The People chapter states, “We aspire to be a region that is diverse and values inclusion.” This chapter contains an in-depth look at the demographics of Lake, Porter and LaPorte counties.
Our region has seen some amazing changes in the past few decades. An industrial giant for years, it has undergone countless changes as times and people changed.
Region residents moved from our urban core to the developing suburbs. As roads improved, people who no longer needed to live close to their jobs moved to spacious new suburban neighborhoods in Lake, Porter and LaPorte counties.
Our families have changed, too. We see fewer households with married couples and more single-parent families. More people live alone.
We’re getting older. Our median age in Northwest Indiana has increased from 36.4 years in 2000 to 38.5 in 2010. This trend could have serious implications on region business, employment, health care, education and infrastructure in coming years.
However, our racial and ethnic diversity has seen little change. In 2010 whites continue to account for most of our area population, the African-American population was about the same as it was in the 2006 report at 19 percent, and the Hispanic population grew a few percentage points to 13 percent.
The report reminds us that Northwest Indiana has an amazing diversity of races, ethnic heritage, politics, ages and incomes.
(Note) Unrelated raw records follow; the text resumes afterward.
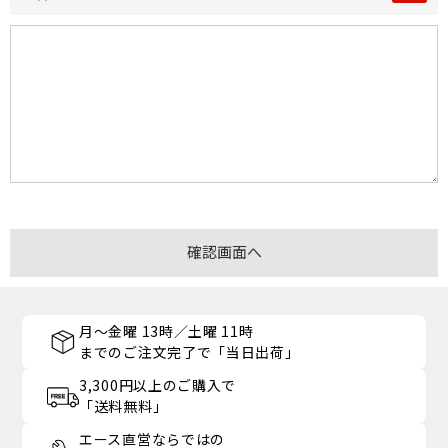
月～金曜 13時／土曜 11時
までのご注文完了で「当日出荷」
3,300円以上のご購入で
「送料無料」
エース直営ならではの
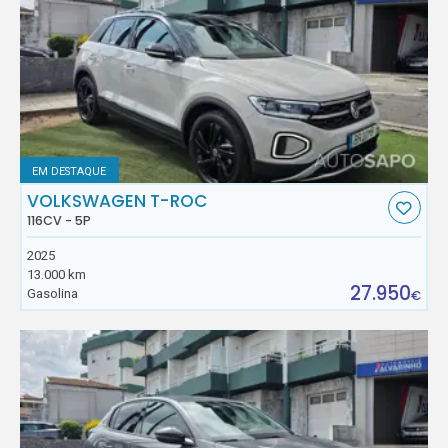
EM DESTAQUE
VOLKSWAGEN T-ROC
116CV - 5P
2025
13.000 km
27.950
Gasolina
€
A diverse population is an asset for any community.
But our regional differences cannot stand in the way of our building and maintaining a region-wide sense of attachment to our communities and our neighbors who live here.
“Communities whose residents have a strong sense of emotional attachment tend to be more prosperous and forward-looking,” states the Knight Foundation's Soul of the Community Report 2010.
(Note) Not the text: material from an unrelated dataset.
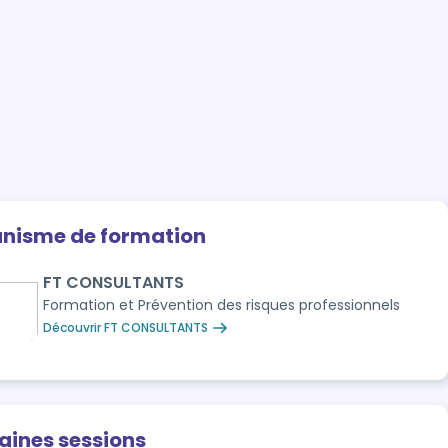
anisme de formation
FT CONSULTANTS
Formation et Prévention des risques professionnels
Découvrir FT CONSULTANTS
aines sessions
As noted in the One Region report, the Knight study rated the emotional connection within the Lake, Porter, LaPorte county region at 2.80 out of a possible 5 points. That is significantly worse than the 3.57 average for 26 cities studied nationally.
That is sobering, but not surprising, information.
As its name indicates, the One Region organization, is committed to bringing Northwest Indiana people and their communities together so we may share from the many strengths our area's people and resources have to offer. For too long, there has been a perceived regional competition and sometimes real separation that hinders us from moving ahead.
One Region will sponsor community conversations, funded through the Knight Foundation, so we can better understand how to strengthen the bonds among our residents and our cities and towns.
For those of us who call this region home, it is vital that we recognize that we are one region, with similar concerns, desires and ambitions. I hope to see you at one of the upcoming community conversations.
James B. Dworkin is chancellor at Purdue University North Central. The opinion expressed in this column is the writer's and not necessarily that of The Times.